No, Lisette would never visit this town: it is too quaint, too written up in Texas Monthly. Only people from Austin visit this town and crash on couches on their way to somewhere else. Lisette is above this town. To show off her superiority, Lisette wears a bun on top of her head. Lisette kissed a girl at Yale and you went to Auburn. In some alternate world, if you had gone to Yale, if you had just applied yourself a little more, if you hadn’t followed your high school crush to Auburn, you could’ve been Lisette’s first kiss. Then by kissing her first, and with a little bite to her bottom lip, you would’ve slipped under her skirt and said, “Okay?” and Lisette would’ve nodded, and up up up the two of you would’ve gone, all the way. She has a tattoo on her wrist and you think tattoos are elegant.


Lisette is elegantly sleeping with your wife.  


At the Dollar General, flush with joy at something capital and familiar, you pretended Lisette was the cashier. It was as if Lisette said, “I love you. Nineteen dollars and twenty cents.” And what did you buy? Red bubble bath and sunscreen: the first item to appease me, the second item to abandon me. But I have you all to myself nights.


* * *

Can’t sleep? The last resident never had any trouble. Then again, he is no longer with us.


* * *

Good morning, sunshine. Check your shoes before you put them on.
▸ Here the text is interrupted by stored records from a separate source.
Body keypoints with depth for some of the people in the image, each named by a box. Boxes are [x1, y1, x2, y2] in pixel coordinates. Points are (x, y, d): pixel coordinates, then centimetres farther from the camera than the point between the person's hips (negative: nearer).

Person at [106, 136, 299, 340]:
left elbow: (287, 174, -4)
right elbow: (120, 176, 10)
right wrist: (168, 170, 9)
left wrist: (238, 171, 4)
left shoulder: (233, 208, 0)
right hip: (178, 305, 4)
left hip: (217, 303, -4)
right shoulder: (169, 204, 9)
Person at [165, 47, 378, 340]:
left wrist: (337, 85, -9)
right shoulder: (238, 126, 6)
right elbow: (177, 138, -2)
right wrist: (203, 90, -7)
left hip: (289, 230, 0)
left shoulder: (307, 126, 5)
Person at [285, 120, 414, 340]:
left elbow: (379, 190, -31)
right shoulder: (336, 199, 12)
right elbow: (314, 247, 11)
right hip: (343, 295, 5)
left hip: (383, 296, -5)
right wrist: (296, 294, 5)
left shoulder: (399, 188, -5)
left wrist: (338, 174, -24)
We’re in the desert, after all. I’m sorry I was so impatient about Lisette. I can tell she means a lot to you. There is coffee in the kitchen and all the exits are jammed. I had to dispose of your phone, also, what with all those ridiculous texts you were sending. What do you think of your new hair? I wanted to give you something that would make you feel more comfortable here. Oh, don’t cry. Poppy, you are so distraught. Come here and lean against me. She is beautiful, of course, and you’d like to make love to her. You shouldn’t, right, because Lisette belongs to your wife, but you’d really like, just a moment alone with her. You’d like to at least be in the room. You’d like to at least meet for coffee. Consent! Why should she get the choice of consenting to meet you? You are the wife. Of the wife. And the wife has rights. You do not like this one bit. Though we know that even what you do not like you can play with. Last night, against me. Lisette kissing you. Lisette’s breath on your neck. Lisette’s bun bouncing.


Your wife told you everything until you said, “That’s enough.”


You cannot remember buying the hair color and you cannot remember getting up at four a.m. to apply it. You must have done it. How did you do it? You must have done it.


I relished every moment of it. But all you can think about is Lisette and how, before Lisette, you were not alive, not really alive, not pounding.


You dreamt about her last night. In the dream, she was wearing knee-high socks, a raincoat and earrings made of teeth. “Are you mad at me?” she said.


“No,” you said.


“Are you sure?”


“I could never be mad at you.”


“How fascinating.”


* * *


I’m sorry about all the tarantulas. But I can’t help it. It’s mating season. They were outside in the yard and they wanted in so badly. They’re not poisonous, so I don’t understand all the fuss. Besides, I felt you were not taking me seriously. I felt I was not being acknowledged. I felt we could use some distraction from all these doors and all your memories. We can get through this. If you’re careful, if you’re considerate, if you’re attentive, we can get through this. I won’t put them in your bed anymore.